The Post Groundhog Day Storm of 2009
Friday 11:45 AM
The title sounds ominous, doesn't it? I use a title like that in one of my forecaster training sessions where a storm looked good on paper (seemingly deserving grandiose attention) days in advance but in the end did not have a big impact on the weather where first expected. Yesterday, the GFS operational run, the ECMWF and other models all showed a substantial storm sweeping northward or north-northeastward through the eastern part of the country. Heavy rain was shown near and east of the storm track with heavy snow to the west. Since then, most models have trended eastward.
We have seen that before. In fact, last week the GFS had this week's storm going exactly where it wound up. However, a couple of days later it trended south and east, and that raised hopes for snow in the Middle Atlantic states. Then, however, once the storm started taking shape, models trended back to the original west of the Appalachians track. Will that happen again? I don't know. On argument for that is that the late weekend warm-up in the East will put the region on the warm side of a front that only slowly moves through the Great Lakes and Ohio Valley. It would be natural for a storm to follow that front, taking a track over or west of the mountains. On the other hand, we don't see any big high pressure area to the north of this storm, so all the strengthening is supposed to come from a still unproven upper air short wave that will plunge toward the Gulf states this weekend. If the resulting storm is slow to develop, the whole thing may just be like a cold front for the Appalachians and perhaps much of the Middle Atlantic region. The storm would not take shape until it out to sea, and might then only hit eastern New England with a lot of precipitation and wind. On the video, when I look at the ensemble forecasts from last night, you will see one solution that looks just like that (in fact, it suggests no major storm anywhere in the East). However, the same ensemble set includes members that look ominously stormy for a many places.
Henry Margusity may or may not include this in his story, but he mentioned a data factor that could impact the computer models (but we have not verified this is the case today). There is a big volcano erupting in Alaska, and planes are probably being re-routed to avoid the plume of ash, etc. that can damage engines, etc.

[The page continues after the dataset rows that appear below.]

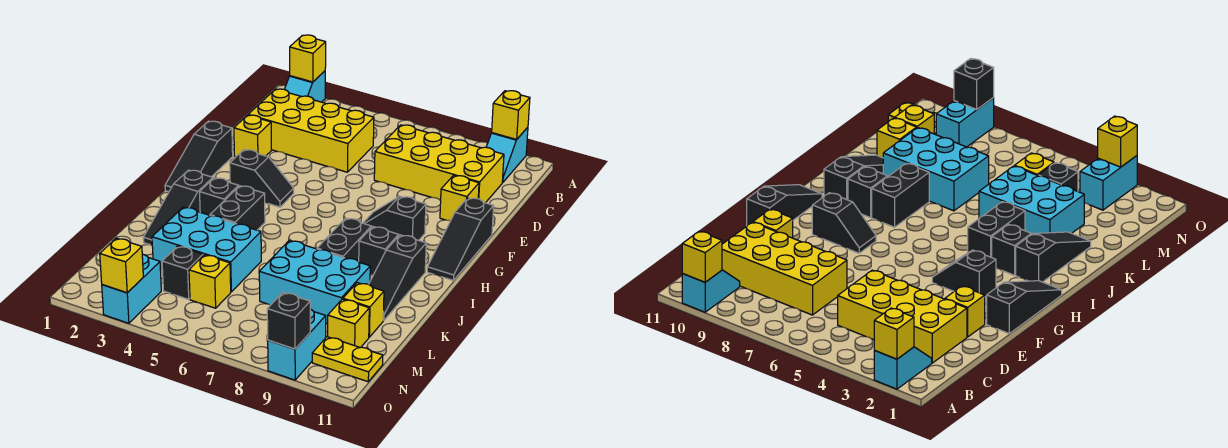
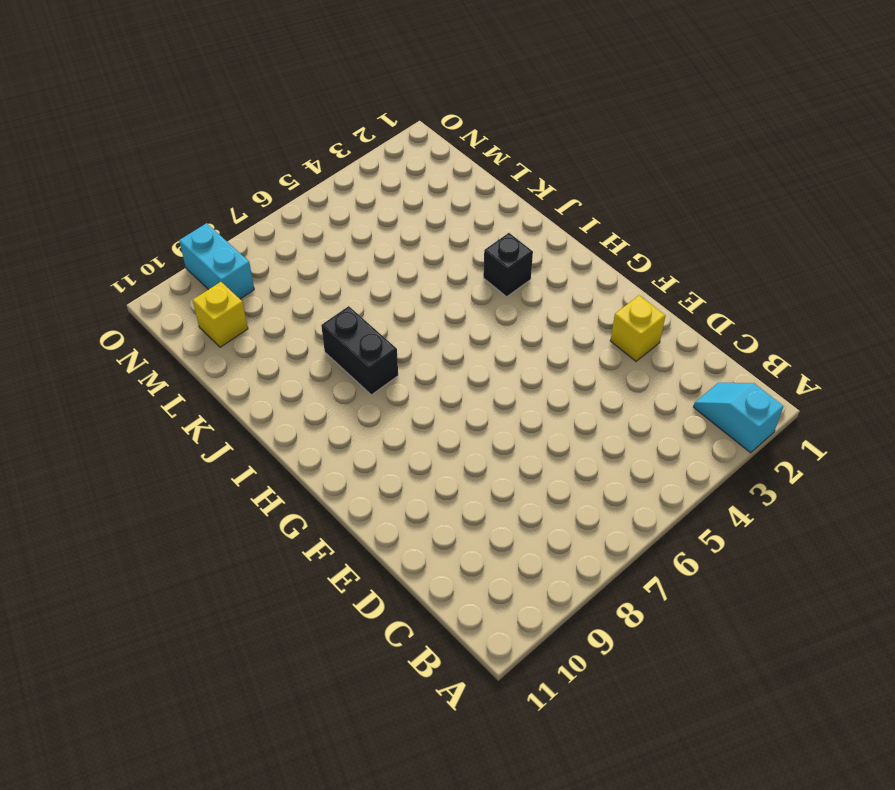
none -> cyan slope A10:B10 level 1 top A
none -> yellow brick C2:D5 level 1
none -> yellow brick C7:D10 level 1

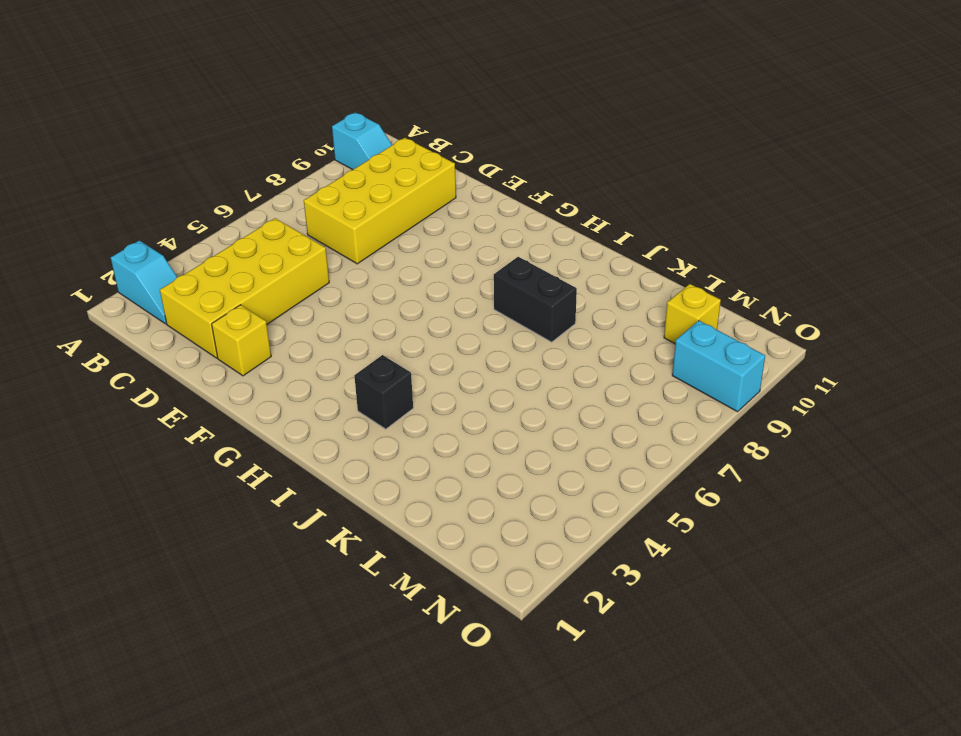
none -> yellow brick E10 level 1
none -> black slope F1:H1 level 1 top F
none -> black slope F11:H11 level 1 top F

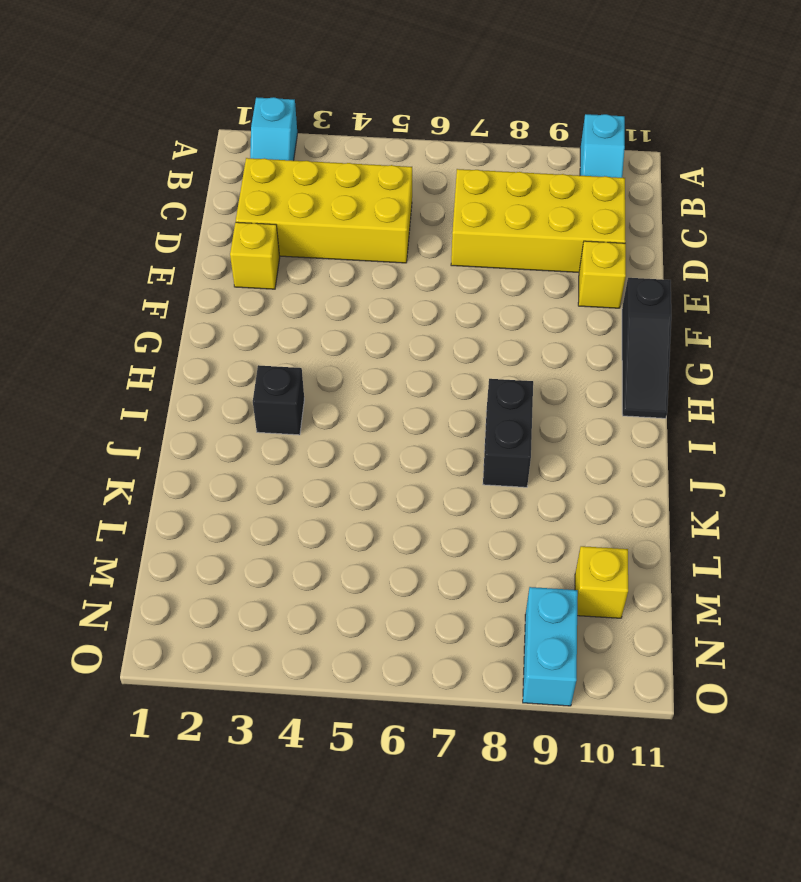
none -> black slope F1:H1 level 1 top F
none -> black slope G3:G4 level 1 top 3
none -> black slope G8:G9 level 1 top 9

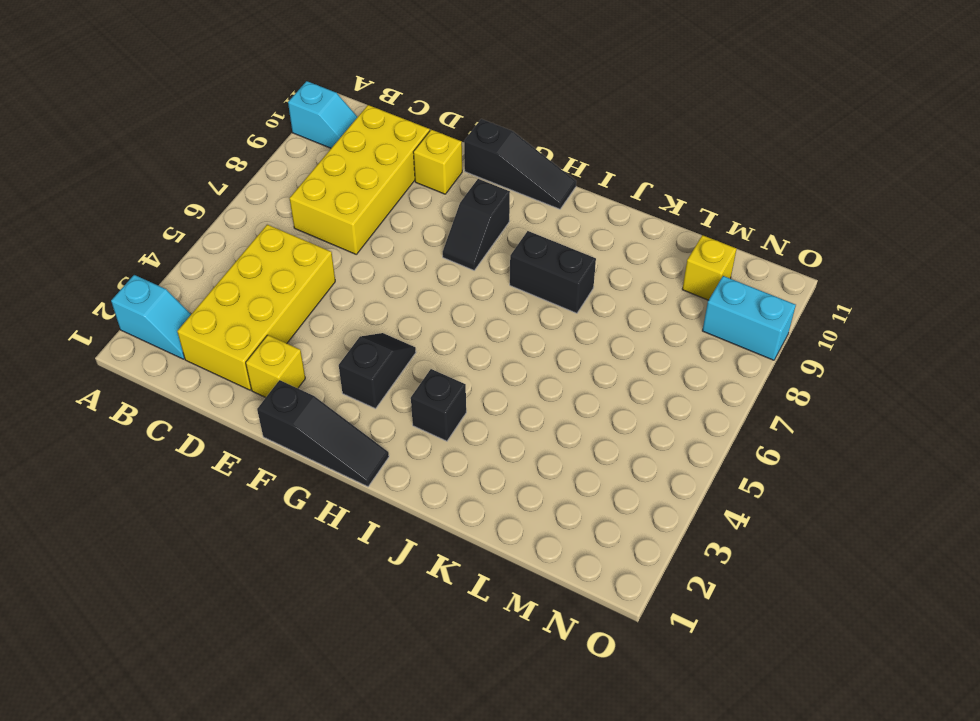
none -> black slope I2:K2 level 1 top I
none -> black brick I4:J4 level 1
none -> black brick I9 level 1

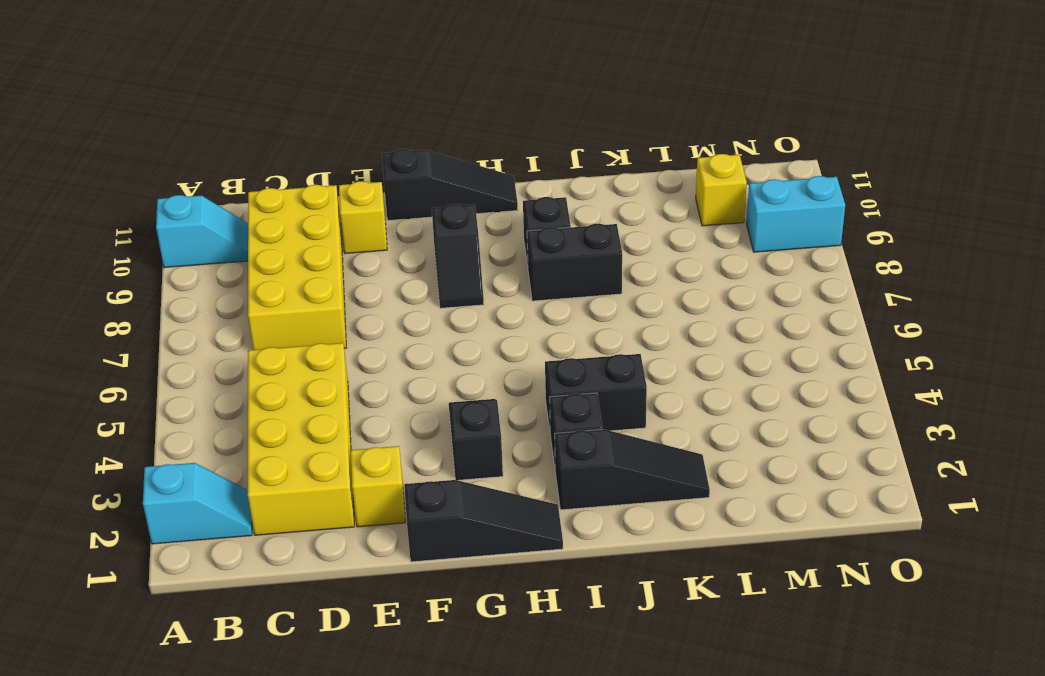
none -> black slope I10:K10 level 1 top I
none -> cyan brick K3:L5 level 1
none -> cyan brick K7:L9 level 1

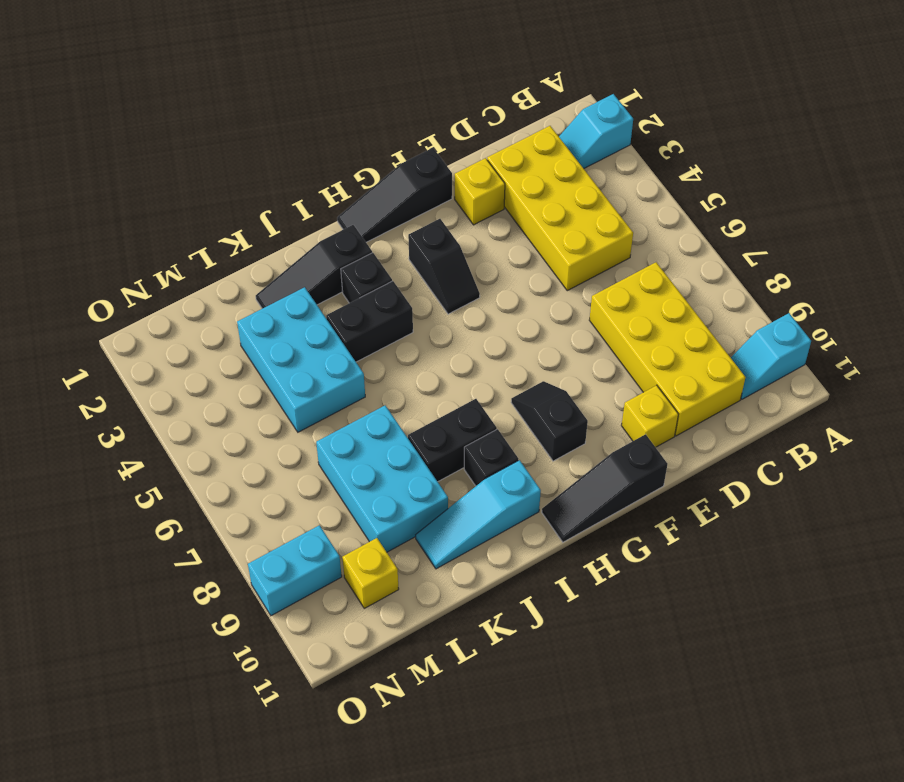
cyan slope I10:K10 level 1 top I -> black slope I10:K10 level 1 top I
none -> yellow brick L10 level 1
none -> black brick M4 level 1
none -> yellow brick M5 level 1

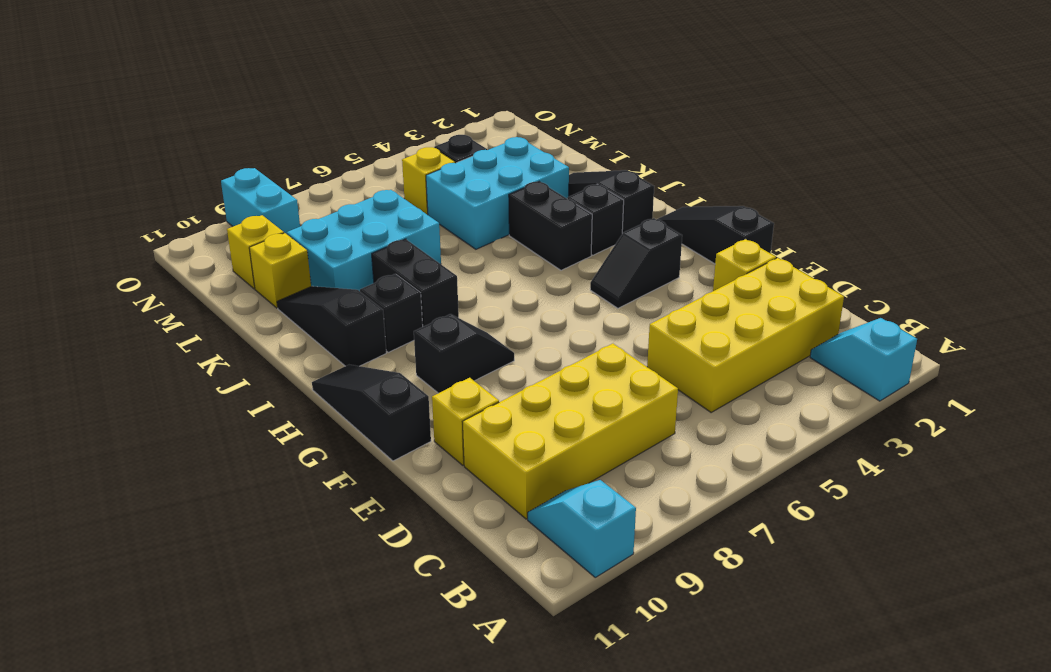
none -> cyan brick N3:O3 level 1
none -> yellow plate N10:N11 level 1
none -> yellow brick A2 level 2

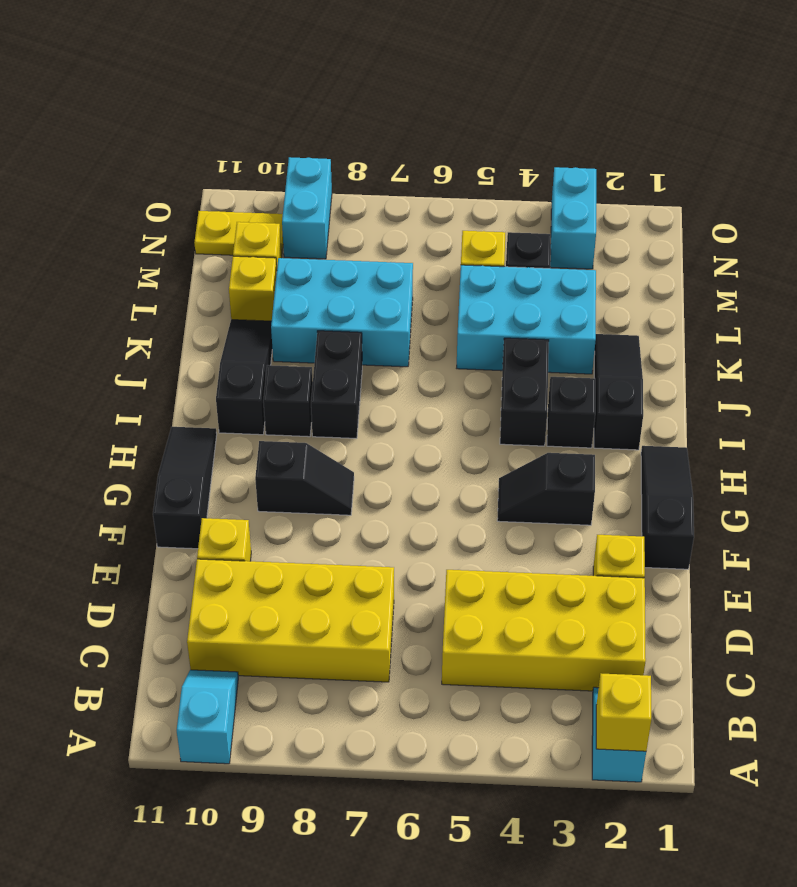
none -> yellow brick A10 level 2
none -> yellow brick O3 level 2
none -> black brick O9 level 2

Those aircraft are equipped with weather monitoring instruments, and that data is very useful in regions where other types of data are not available. (The area affected is in or near the area where a lot of the traffic flies between Asia and North America. If the the weather system that will either cause or prevent the alleged storm for next week is over an area with poor data now, the numerical models have no way to handle it properly.
For now, we need to consider many options but commit to none other than the pledge to work hard this weekend to figure it out. The easiest parts of the forecast include the cold day we'll have in the Northeast tomorrow, the warm-up Sunday into Monday, then the cold weather following whatever happens Tuesday. In the short term we are dealing with a cold trough aloft coming through the East and triggering clumps and bands of snow showers, some of which have been producing short bursts of snow. In past episodes like this, there have been chain-reaction collisions when cars and trucks suddenly encounter a band of heavy snow with bad visibility.